Provided records Block Start

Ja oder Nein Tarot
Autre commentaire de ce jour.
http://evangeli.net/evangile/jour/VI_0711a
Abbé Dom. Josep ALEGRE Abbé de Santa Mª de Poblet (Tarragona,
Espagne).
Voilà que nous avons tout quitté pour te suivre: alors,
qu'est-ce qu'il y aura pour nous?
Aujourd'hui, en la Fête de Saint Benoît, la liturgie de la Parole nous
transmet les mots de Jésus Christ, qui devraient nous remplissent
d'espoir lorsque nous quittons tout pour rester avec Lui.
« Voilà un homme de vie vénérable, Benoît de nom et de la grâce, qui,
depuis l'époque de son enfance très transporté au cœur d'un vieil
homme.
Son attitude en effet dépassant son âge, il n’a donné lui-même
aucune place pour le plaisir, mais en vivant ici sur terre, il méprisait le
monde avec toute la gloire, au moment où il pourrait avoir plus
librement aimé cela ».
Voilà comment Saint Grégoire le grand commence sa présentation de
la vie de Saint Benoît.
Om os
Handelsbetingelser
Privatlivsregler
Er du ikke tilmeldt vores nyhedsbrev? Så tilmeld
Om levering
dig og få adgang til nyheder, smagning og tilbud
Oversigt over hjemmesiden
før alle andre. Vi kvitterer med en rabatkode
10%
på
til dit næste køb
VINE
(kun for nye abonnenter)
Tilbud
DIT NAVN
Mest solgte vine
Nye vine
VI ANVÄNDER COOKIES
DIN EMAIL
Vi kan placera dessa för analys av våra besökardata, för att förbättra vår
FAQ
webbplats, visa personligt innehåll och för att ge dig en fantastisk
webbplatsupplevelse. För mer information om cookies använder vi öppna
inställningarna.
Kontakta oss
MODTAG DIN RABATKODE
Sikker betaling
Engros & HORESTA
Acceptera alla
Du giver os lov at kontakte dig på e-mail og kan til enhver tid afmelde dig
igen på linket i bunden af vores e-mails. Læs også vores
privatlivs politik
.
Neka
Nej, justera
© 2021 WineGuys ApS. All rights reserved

Provided records Block End

Pull each line containing "Voilà" from the records.

Voilà que nous avons tout quitté pour te suivre: alors,
« Voilà un homme de vie vénérable, Benoît de nom et de la grâce, qui,
Voilà comment Saint Grégoire le grand commence sa présentation de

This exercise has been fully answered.